→ **Work item**
Look through the records below for the line with "Souscrire à un contrat". Return that line and each one after it up to and including the line with "他紙箱包覆於商品原廠包裝之外，切勿直接於原廠包裝", exactly.

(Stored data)
= = =

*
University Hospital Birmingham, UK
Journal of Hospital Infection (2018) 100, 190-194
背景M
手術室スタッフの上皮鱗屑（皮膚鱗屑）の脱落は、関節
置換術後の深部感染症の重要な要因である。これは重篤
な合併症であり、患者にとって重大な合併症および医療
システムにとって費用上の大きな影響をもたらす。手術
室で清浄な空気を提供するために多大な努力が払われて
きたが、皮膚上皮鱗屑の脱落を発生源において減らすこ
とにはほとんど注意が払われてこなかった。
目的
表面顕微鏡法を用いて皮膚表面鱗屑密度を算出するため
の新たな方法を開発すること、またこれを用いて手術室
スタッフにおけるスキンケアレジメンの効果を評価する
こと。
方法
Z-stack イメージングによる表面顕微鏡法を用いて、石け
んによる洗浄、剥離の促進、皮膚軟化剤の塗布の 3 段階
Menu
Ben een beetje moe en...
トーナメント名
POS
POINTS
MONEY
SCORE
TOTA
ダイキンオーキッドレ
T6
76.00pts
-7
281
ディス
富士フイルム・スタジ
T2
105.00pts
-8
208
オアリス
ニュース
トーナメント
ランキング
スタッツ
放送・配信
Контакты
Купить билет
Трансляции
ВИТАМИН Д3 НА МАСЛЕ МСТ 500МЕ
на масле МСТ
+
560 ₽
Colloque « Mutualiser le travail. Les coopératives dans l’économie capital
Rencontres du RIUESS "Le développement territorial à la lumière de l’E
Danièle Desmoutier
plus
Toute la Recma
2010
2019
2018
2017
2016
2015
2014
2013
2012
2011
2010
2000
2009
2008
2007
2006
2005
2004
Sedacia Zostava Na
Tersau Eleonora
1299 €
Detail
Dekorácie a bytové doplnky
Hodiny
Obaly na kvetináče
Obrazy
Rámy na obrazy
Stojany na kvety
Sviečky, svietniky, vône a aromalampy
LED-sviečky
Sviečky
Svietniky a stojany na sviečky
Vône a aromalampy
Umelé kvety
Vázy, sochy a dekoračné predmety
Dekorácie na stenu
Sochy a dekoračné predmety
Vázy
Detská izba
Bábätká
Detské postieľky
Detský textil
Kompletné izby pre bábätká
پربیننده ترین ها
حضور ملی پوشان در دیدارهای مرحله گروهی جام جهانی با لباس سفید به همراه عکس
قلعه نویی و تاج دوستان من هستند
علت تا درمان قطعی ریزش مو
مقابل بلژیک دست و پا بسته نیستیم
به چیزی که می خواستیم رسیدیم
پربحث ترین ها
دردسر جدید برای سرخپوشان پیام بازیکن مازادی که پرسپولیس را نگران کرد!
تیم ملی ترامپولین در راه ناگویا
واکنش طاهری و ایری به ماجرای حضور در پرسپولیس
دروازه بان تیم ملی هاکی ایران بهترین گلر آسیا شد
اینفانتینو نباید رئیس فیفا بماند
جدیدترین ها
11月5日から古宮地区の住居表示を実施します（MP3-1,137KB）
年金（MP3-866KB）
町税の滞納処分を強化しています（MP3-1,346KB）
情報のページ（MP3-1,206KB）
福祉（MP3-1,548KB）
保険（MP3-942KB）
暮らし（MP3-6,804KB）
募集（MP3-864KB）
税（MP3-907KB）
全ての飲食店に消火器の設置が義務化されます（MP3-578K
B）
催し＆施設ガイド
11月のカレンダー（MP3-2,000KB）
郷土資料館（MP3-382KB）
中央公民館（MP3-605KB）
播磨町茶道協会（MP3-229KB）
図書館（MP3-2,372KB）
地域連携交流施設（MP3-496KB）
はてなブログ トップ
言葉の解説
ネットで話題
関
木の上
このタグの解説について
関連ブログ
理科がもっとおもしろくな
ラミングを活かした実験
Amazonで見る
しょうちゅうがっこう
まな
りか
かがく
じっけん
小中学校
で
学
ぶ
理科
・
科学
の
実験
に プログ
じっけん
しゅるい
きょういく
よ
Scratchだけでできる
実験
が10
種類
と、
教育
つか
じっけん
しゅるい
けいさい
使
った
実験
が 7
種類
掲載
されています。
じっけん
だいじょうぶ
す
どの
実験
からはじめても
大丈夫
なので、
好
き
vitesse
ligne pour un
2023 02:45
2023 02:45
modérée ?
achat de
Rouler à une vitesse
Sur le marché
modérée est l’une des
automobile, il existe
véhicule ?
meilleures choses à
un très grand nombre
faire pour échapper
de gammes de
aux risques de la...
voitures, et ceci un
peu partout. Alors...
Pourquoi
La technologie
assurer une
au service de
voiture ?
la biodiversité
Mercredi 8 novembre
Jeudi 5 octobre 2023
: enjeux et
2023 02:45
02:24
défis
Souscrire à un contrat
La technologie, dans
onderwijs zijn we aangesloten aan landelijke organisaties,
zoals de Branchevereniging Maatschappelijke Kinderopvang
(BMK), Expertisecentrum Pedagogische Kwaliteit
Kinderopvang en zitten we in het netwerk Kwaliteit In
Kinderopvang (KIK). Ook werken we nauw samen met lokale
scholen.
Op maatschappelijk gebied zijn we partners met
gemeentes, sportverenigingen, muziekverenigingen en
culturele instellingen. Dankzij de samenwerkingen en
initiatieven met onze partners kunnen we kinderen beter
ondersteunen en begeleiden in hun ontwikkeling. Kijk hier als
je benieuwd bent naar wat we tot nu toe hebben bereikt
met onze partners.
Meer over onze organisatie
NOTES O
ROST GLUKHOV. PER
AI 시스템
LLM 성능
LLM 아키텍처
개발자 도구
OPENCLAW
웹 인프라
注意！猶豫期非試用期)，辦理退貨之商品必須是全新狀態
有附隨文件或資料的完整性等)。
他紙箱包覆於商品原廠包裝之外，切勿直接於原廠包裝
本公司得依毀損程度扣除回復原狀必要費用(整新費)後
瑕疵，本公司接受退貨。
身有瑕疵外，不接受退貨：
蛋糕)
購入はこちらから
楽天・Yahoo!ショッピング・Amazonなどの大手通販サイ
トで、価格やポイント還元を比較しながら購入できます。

= = =

→ **Result**
Souscrire à un contrat
La technologie, dans
onderwijs zijn we aangesloten aan landelijke organisaties,
zoals de Branchevereniging Maatschappelijke Kinderopvang
(BMK), Expertisecentrum Pedagogische Kwaliteit
Kinderopvang en zitten we in het netwerk Kwaliteit In
Kinderopvang (KIK). Ook werken we nauw samen met lokale
scholen.
Op maatschappelijk gebied zijn we partners met
gemeentes, sportverenigingen, muziekverenigingen en
culturele instellingen. Dankzij de samenwerkingen en
initiatieven met onze partners kunnen we kinderen beter
ondersteunen en begeleiden in hun ontwikkeling. Kijk hier als
je benieuwd bent naar wat we tot nu toe hebben bereikt
met onze partners.
Meer over onze organisatie
NOTES O
ROST GLUKHOV. PER
AI 시스템
LLM 성능
LLM 아키텍처
개발자 도구
OPENCLAW
웹 인프라
注意！猶豫期非試用期)，辦理退貨之商品必須是全新狀態
有附隨文件或資料的完整性等)。
他紙箱包覆於商品原廠包裝之外，切勿直接於原廠包裝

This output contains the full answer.